Charlie and his family moved hear from New York state in the early 80's.  The reason I first checked out the restaurant was because his son, Chris, was in my homeroom, and we became really good friends in high school.  Back then the restaurant was called Pizza Shack and was blocks from the high school, and it quickly became another hangout for our big group of friends.  I'm sure just the curiosity surrounding the new Northerners was enough to get people in the doors initially.  But once you met Charlie and Nancy, his equally endearing wife who was always there helping out at first, you didn't want to leave.  They also were great about employing high school kids, my brother being one of them.  They were so good to everybody who worked for them, and became like surrogate parents to lots of kids.

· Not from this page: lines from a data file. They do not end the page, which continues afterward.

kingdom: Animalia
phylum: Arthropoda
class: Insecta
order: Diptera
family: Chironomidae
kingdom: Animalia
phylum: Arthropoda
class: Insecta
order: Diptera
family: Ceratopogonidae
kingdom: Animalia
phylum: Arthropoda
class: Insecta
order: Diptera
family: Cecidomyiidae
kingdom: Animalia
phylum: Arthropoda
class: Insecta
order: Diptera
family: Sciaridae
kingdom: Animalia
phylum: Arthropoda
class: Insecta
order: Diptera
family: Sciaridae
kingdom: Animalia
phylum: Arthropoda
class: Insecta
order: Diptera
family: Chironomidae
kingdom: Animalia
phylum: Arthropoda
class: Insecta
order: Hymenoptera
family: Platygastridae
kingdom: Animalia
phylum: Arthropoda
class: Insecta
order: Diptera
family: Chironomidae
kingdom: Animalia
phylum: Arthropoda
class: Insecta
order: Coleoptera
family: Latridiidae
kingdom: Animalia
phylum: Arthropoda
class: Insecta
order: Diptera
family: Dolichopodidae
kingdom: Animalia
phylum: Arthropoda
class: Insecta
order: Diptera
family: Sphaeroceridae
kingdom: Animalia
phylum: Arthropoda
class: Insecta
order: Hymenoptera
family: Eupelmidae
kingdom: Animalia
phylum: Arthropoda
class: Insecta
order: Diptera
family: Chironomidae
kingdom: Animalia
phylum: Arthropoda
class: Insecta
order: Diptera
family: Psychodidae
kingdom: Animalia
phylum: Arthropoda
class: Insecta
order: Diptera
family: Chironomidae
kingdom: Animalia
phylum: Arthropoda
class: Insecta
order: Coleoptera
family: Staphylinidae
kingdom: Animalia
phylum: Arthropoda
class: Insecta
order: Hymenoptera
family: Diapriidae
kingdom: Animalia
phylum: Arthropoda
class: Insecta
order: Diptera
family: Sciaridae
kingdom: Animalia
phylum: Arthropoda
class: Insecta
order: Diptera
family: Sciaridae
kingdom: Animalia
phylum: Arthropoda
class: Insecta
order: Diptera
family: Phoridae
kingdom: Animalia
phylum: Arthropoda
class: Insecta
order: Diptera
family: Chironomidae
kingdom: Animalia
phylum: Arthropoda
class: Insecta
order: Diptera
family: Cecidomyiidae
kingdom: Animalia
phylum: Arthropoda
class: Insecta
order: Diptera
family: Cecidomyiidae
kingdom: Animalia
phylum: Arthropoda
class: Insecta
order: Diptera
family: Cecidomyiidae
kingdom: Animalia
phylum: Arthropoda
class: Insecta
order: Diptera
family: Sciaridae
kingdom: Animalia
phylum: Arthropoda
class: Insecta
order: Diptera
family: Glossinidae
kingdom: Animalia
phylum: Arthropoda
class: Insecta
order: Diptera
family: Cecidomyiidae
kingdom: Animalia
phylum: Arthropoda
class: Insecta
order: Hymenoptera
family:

They moved to a different location in 92, but everybody still living in this neighborhood moved right with them.  That's about when my grandparents discovered them and started wanting to eat there on many Saturday nights.  Charlie and Nancy became even better friends to our whole family, and were very sad when my grandfather died and my grandmother decided to move back to Fredericksburg a year later.  I think for a long time it was too painful for my Mom or I to eat there.  

We started eating there again 5 or 6 years ago, and quickly grew to love the place all over again.  I introduced Jav to the place when we started dating, and he loved it too.  The first time we took my nephew Cade, he was so enchanted by Charlie he couldn't stop talking about him, and wanted to know when we could go back.  Charlie just has that effect on people.

We found out a couple of weeks ago that Charlie has decided to retire.  The neighborhood had become a tough place to exist, and business had been waxing and waning since the block became known as a bad panhandler area.  Nancy said he was just tired.  They've sold the business to a lawyer who wants to continue the restaurant in the same spirit, but there's just no way that place will be anything but bricks and mortar without Charlie's personality.  Jav and I are really sad, not just that another great neighborhood business is biting the dust, but that our area is losing such wonderful people.   

His last night is coming up, and it's looking like it might be a mini-reunion.  Chris is even coming into town from Atlanta.  We'll try to send them out with a bang!

3 comments:

Julie said...

I STILL call it the Pizza Shack in my head.

ibt365, aka brian said...

Not being a wordsmith myself?.... I feel with this passage you bring it all together very nicely.
"........ one of those rare instances where hard work, delicious food and owner charisma combined to form something magical."

I was driving to restaurant today and got nostalgic, thinking of the days when I delivered pizza for Nancy and Charlie, a quarter century ago?

Jonathanhotstufffielding said...

I can't believe he's closed! I don't live in Fort Worth anymore but Charlie's Pizza was my first realy job, during high school. Now I live in New York city and even though the Pizza is made similarly here, it doesn't taste near as good as his! I'll certainly miss him when I come back for holidays!